El terremoto acabó incluso con un ataque rebelde destinado a ocupar una de las urbes determinantes de la región. Aquel Jueves Santo, el oficial republicano González Moreno se hallaba en pleno asedio de Angostura (defendida por las tropas realistas de Fernández de la Hoz) cuando el sismo sacudió Venezuela y le obligó a huir de la zona. «Cuando el éxito inicial se convertía en triunfo [patriota] los soldados de ambos bandos se retiraron precipitadamente del campo de batalla, huyendo en desbandada asustados por el terremoto de ese día», desvela Esteves.
Maldición divina
Para acabar con la moral patriota de forma definitiva, la providencia quiso que el terremoto únicamente sacudiera las ciudades rebeldes. Todas aquellas que se mantenían leales a Fernando VII quedaron intactas.

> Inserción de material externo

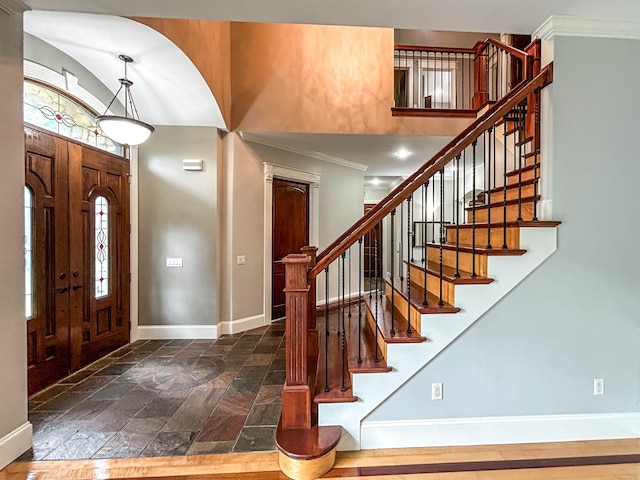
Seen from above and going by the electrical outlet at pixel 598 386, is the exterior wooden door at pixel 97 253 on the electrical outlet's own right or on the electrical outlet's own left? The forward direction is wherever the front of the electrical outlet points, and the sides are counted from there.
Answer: on the electrical outlet's own right

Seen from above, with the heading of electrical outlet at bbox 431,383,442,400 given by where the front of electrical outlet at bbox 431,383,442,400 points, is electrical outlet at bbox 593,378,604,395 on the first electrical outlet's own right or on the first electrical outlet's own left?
on the first electrical outlet's own left

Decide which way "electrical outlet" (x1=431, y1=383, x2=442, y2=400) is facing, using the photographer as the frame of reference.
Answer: facing the viewer

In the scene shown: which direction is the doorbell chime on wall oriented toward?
toward the camera

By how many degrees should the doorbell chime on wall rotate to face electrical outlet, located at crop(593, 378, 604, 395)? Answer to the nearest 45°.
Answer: approximately 45° to its left

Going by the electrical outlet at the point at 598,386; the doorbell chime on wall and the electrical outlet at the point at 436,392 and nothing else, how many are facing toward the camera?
3

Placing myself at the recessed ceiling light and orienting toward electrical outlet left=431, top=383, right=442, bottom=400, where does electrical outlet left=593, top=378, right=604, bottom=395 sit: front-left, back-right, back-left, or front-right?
front-left

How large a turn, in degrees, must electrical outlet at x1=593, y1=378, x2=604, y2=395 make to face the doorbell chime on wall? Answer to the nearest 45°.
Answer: approximately 90° to its right

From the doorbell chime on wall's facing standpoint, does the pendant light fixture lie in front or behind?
in front

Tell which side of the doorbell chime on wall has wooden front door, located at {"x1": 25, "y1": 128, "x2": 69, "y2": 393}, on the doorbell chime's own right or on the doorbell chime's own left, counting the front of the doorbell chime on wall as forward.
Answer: on the doorbell chime's own right

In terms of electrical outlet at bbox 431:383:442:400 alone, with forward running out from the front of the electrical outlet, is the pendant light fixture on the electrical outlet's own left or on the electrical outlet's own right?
on the electrical outlet's own right
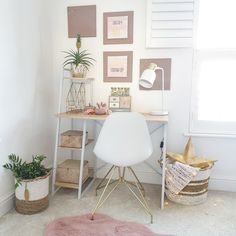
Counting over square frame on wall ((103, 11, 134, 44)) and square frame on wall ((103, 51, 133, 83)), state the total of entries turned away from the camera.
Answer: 0

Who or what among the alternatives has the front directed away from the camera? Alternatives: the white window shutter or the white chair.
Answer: the white chair

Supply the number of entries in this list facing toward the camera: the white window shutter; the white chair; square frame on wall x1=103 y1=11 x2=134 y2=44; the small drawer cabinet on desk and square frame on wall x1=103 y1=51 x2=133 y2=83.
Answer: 4

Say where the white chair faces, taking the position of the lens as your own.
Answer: facing away from the viewer

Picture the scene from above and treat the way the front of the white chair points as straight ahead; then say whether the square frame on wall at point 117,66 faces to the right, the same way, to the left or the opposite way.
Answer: the opposite way
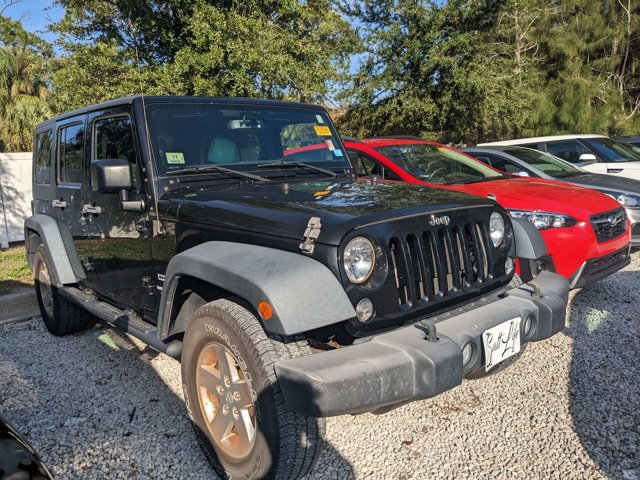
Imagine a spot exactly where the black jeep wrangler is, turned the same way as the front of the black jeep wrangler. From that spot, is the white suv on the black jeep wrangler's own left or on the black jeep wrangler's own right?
on the black jeep wrangler's own left

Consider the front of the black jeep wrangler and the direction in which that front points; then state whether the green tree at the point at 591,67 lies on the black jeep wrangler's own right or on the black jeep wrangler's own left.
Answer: on the black jeep wrangler's own left

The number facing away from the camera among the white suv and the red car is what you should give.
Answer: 0

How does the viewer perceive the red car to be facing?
facing the viewer and to the right of the viewer

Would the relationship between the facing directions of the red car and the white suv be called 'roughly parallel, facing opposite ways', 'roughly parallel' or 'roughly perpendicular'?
roughly parallel

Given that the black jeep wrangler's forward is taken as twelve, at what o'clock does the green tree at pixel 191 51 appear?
The green tree is roughly at 7 o'clock from the black jeep wrangler.

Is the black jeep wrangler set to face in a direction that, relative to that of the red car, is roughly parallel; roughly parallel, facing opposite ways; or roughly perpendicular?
roughly parallel

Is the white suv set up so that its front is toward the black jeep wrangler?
no

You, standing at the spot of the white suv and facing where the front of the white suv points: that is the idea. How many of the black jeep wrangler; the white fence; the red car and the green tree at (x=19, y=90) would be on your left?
0

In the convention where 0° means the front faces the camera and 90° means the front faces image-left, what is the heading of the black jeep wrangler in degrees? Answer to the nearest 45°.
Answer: approximately 315°

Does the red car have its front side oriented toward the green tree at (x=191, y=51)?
no

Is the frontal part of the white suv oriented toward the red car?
no

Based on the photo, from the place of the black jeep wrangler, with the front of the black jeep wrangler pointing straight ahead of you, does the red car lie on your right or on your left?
on your left

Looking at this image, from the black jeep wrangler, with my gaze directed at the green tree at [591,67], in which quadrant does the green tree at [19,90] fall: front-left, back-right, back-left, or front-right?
front-left

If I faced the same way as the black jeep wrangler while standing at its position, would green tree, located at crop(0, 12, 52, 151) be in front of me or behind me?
behind

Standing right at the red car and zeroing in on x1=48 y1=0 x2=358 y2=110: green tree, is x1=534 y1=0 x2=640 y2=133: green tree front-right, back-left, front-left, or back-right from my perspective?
front-right

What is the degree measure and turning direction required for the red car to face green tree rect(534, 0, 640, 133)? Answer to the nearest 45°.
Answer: approximately 135° to its left

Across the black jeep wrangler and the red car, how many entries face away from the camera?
0
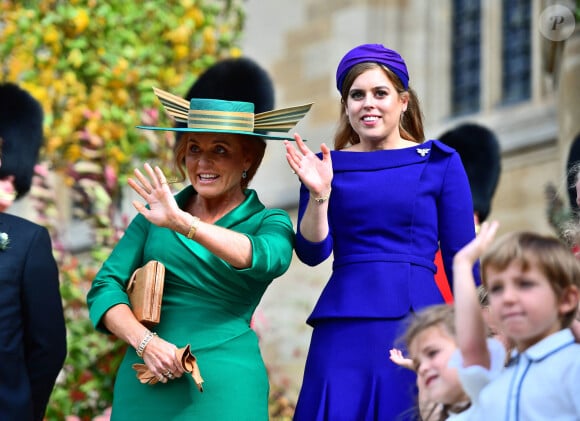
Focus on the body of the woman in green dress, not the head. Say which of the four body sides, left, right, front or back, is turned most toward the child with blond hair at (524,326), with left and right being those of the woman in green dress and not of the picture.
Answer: left

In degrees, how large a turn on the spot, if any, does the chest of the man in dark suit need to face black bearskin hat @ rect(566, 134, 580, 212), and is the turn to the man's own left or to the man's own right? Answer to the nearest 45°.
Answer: approximately 135° to the man's own left

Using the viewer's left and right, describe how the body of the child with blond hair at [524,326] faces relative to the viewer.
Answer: facing the viewer and to the left of the viewer

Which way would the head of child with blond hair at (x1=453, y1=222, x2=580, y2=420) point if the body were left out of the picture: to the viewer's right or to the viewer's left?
to the viewer's left
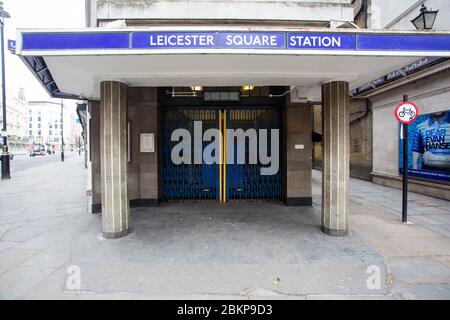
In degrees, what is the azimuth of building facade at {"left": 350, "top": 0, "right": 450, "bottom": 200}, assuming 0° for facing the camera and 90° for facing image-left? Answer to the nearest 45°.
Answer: approximately 45°

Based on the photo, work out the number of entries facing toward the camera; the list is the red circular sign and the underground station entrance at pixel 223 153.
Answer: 2

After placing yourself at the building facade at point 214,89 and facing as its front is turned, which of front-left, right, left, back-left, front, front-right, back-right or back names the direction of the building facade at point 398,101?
back-left

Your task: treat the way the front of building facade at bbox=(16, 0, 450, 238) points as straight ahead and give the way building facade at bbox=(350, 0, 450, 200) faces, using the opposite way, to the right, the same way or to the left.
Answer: to the right

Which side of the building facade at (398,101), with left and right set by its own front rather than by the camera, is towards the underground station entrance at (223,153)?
front

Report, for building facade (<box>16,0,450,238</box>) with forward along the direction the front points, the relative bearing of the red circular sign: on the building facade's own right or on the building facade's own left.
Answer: on the building facade's own left

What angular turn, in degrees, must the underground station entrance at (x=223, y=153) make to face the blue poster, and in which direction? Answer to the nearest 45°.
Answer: approximately 90° to its left

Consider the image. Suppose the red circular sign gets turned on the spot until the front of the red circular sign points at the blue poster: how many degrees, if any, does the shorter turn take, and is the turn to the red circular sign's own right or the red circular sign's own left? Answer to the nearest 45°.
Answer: approximately 180°

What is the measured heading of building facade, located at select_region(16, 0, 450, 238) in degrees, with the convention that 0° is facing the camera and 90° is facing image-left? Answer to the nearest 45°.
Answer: approximately 0°
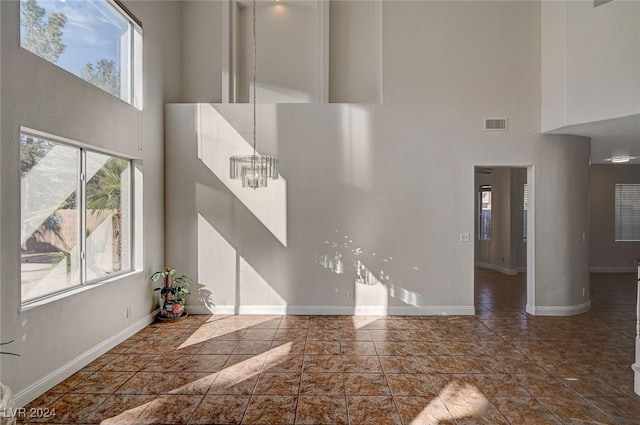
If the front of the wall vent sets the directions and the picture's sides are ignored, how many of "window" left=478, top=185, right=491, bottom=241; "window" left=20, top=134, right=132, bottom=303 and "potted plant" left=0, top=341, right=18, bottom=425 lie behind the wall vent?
1

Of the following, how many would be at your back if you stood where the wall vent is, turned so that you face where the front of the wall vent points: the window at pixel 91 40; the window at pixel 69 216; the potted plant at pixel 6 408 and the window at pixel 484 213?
1

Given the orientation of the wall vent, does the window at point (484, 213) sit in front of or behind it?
behind

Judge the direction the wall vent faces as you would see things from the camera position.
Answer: facing the viewer

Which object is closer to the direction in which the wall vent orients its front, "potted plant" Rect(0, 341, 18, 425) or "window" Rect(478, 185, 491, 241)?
the potted plant

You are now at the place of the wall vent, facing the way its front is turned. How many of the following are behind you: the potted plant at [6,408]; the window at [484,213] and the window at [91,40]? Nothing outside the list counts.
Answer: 1

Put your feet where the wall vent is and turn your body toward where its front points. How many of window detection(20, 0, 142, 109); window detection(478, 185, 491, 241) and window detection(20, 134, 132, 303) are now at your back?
1

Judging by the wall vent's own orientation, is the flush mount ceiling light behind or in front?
behind

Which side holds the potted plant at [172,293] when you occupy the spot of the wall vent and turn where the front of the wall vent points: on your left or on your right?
on your right

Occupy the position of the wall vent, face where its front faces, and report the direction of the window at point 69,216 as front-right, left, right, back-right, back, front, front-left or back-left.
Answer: front-right

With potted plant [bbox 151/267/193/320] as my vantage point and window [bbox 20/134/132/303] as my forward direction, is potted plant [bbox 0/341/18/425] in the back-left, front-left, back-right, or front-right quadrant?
front-left

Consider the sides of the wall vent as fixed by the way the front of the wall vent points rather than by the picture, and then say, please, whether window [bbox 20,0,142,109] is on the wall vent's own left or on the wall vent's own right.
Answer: on the wall vent's own right
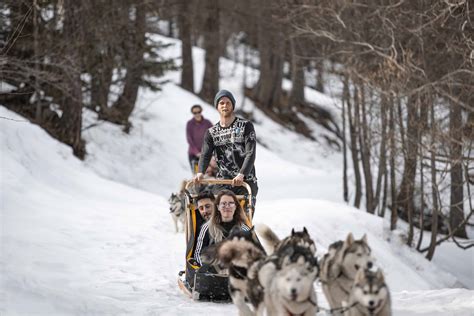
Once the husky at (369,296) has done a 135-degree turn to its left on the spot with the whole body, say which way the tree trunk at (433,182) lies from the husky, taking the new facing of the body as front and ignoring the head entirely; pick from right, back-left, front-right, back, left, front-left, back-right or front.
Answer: front-left

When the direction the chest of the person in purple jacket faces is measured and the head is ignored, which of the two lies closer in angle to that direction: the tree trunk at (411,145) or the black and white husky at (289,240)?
the black and white husky

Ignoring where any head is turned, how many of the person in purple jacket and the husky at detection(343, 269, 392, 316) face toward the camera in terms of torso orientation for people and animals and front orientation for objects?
2

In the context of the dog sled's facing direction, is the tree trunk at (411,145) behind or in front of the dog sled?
behind

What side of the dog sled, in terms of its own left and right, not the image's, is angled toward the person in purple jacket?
back

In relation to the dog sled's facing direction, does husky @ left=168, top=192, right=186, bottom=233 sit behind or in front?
behind

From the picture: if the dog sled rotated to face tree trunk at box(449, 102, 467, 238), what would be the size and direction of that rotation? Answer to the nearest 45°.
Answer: approximately 135° to its left

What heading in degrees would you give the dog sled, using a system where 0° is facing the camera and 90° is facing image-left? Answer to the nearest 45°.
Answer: approximately 0°

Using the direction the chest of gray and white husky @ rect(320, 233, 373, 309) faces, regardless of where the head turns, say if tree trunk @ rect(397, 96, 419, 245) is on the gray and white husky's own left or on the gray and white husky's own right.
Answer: on the gray and white husky's own left

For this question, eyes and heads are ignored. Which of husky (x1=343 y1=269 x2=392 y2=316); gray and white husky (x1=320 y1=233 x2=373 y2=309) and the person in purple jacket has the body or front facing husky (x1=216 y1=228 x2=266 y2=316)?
the person in purple jacket

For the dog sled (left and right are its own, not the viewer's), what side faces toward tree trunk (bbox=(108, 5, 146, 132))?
back
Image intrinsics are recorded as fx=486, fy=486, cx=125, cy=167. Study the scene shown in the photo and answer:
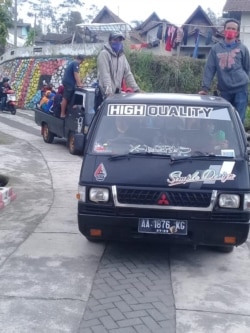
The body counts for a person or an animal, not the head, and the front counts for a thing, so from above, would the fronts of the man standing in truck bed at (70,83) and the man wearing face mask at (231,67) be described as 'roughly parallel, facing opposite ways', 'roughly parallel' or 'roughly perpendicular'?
roughly perpendicular

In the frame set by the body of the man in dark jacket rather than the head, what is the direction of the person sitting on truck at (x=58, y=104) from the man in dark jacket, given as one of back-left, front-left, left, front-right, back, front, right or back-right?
right

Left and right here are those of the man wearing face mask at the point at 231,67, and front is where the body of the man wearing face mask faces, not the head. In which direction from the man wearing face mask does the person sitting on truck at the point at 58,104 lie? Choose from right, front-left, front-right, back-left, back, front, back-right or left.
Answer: back-right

La circunstancia fue aprovechada por los sacerdotes realistas, quienes generalizaron la idea de que Dios había castigado a sus enemigos por levantarse en armas contra el monarca. «Ante esta coincidencia, afloraron de inmediato las creencias del pueblo: el terremoto fue asumido como un castigo divino por la instauración en Caracas de un gobierno impío y ateo que había ido contra el soberano reconocido por Dios», explica Barletta.
Lafaille y Ferrer, por su parte, son partidarios de que los religiosos realistas jugaron hábilmente sus cartas para que el bando realista ganase adeptos. «Argumentaban que el terremoto ocurrió en Jueves Santo, día en que comenzó la revolución, en el momento que las tropas, en traje de gala, estaban apostadas en las entradas de los templos, repletos de gente, esperando la salida de las procesiones para adornarlas y acompañarlas: fue precisamente en el derrumbe de esos templos y de los cuarteles donde murió un gran número de soldados, quedando enterrados bajo los escombros junto con sus armas y municiones», completan los expertos en su dossier.
Esta idea ya había calado entre la población antes incluso de ser propagada por el bando realista. En su obra «Las cuentas pendientes del bicentenario», la autora María Sáenz Quesada recoge el triste testimonio de un ciudadano patriota que así lo demuestra: «En los momentos de mayor angustia se pedía misericordia y perdón al rey tanto como a Dios».
En cualquier caso, el terremoto del Jueves Santo permitió a Monteverde avanzar hasta Barquisimeto, ciudad a la entró sin oposición el 2 de abril después de que hubiese sido evacuada por los patriotas. Y otro tanto ocurrió en Cabudare. El impacto en la moral de los rebeldes fue total. El clima de tensión hizo que, apenas un mes después, la República cediese el poder a Francisco Miranda, que se convirtió en «Dictador Plenipotenciario y Jefe Supremo de los Estados de Venezuela».
¿Fue la tragedia culpable de la destrucción de aquel sistema de gobierno? En palabras de Lafaille y Ferrer, sí: «De acuerdo con Bolívar y Miranda, el terremoto jugó un papel protagonista en la caída de la república, tanto por las pérdidas materiales y humanas que infringió al bando republicano, como por la interpretación “divina”».